Tailoring your communications to enage equity release customers

‘Know your customer’ is a marketing mantra that is often thrown around, especially in financial services circles.

Chris Prior
23rd December 2014
chris prior bridegwater equity release

I’m of the opinion that, certainly for equity release advisers, ‘know how to reach your customer’ and ‘know how to stay in contact with your customer’ might be more useful ways to look at securing clients and, rather importantly, holding onto them.

Of all the professional headaches advisers will have, I suspect one of the most prolonged and intense will be how to secure clients. Lead generation is a significant part of any adviser’s role and we’re all aware of the ways in which this can be done and methods by which it can be successfully achieved. This will be different for each adviser – what works for one, for example, a simple sandwich board outside an office, will not deliver for another. Where one adviser swears by the purchasing of leads, another will not touch this method.

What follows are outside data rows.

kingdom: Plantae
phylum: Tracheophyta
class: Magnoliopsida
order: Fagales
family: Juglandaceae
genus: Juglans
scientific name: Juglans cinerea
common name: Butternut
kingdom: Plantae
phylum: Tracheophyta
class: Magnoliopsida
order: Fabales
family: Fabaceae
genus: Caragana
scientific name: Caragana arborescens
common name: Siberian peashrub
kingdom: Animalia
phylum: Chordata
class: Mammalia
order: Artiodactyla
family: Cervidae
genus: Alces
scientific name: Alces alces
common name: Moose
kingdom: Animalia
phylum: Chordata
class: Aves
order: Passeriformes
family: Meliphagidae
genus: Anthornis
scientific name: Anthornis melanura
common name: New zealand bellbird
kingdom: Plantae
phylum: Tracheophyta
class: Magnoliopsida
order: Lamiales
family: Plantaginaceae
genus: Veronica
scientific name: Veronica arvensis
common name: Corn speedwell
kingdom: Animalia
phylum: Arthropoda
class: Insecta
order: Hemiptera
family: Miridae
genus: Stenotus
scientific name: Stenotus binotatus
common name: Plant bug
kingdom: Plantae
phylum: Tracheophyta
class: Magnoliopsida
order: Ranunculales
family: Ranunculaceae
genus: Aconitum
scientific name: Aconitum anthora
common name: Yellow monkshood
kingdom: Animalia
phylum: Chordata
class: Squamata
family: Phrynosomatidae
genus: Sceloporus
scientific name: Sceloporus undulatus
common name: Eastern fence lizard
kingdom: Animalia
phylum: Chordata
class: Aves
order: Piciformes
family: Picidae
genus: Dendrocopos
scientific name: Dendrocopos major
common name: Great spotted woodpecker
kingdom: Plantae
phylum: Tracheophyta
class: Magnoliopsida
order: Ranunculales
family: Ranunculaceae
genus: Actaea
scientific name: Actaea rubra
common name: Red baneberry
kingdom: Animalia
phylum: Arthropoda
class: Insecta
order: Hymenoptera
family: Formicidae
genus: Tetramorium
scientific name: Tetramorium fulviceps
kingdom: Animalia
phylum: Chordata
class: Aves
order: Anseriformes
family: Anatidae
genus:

At our recent series of Masterclass sessions, we held a very interesting session by Peter Welch (formerly of this parish and now Intermediary Director at Touchstone Equifax) who looked at the ways advisers can use their existing client data, and external sources, in order to generate client leads. This was all about identifying those highly sought after customer segments who were much more likely to be interested in equity release whilst, at the same time, avoiding those for whom equity release was likely to be the very last thing on their Christmas wish list.

Via a variety of data mining and cleansing methods it can be possible for equity release advisers to identify those clients and to secure the information to begin marketing to them. At the most recent London Masterclass, one adviser asked if the data Peter’s company shared with advisers included email addresses – a pertinent question given the number of communications that are now sent and received by this method. While Peter answered in the affirmative – although this information comes at a greater cost as it is more difficult to acquire – there was a significant ‘but’ about marketing to potential equity release customers via email.
 

The caveat came with the belief – and I have recently heard this backed up by a marketing expert at an Equity Release Council meeting – that marketing equity release to older customers via email was likely to end up with poor results. So, why should this be? Well, like most people who have been on email for some time, while we all have various security systems and features installed, it is not always effective. And, particularly, with the older generation – the equity release target market – they are likely to be even more suspicious of businesses that appear to contact them out of the blue offering them a service which releases equity from their property.

As was pointed out at the meeting, for those advisers effectively ‘cold emailing’ these contacts, without any previous correspondence between the two, the response rates would be minimal to say the least. The only way this response figure may be raised slightly would be if the communicator was a large, well-known brand – and, let’s be frank, we’re pretty short of those in the equity release advisory space.

Therefore, how should advisers be contacting people who may have a significant need for equity release? The answer was somewhat ‘old school’ but it was with a focus on direct mail – for example, at the very least a letter, but ideally a marketing brochure or pack which detailed everything the customer needed to know about the service, and again where possible, with a focus on the customer segment they were likely to fit into. So, if their postcode had illustrated they were ‘retired wealthy’ – a group which is increasingly accessing equity release – then the marketing documents should be written with these individuals in mind.

The response rate for advisers using this method of communication was deemed to be far better, given that it provided a much more detailed and engaging précis of the service, the adviser’s credentials, and everything else they would use to establish their professionalism. It also doesn’t play into any fears of email phishing or the sending of viruses, giving them a reason not to hit ‘reply’, and puts the ball firmly into their court but with the addition of a suitably informative document to help them decide whether to make contact or not.

So, while it’s important to recognise and seek out those new customers, it is also important to tailor your message and your communications. The fact is that clients taking up equity release are far different to those who might be purchasing life insurance over the internet, and therefore a focused marketing approach which offers tangible documents via direct mail would appear to be the way forward.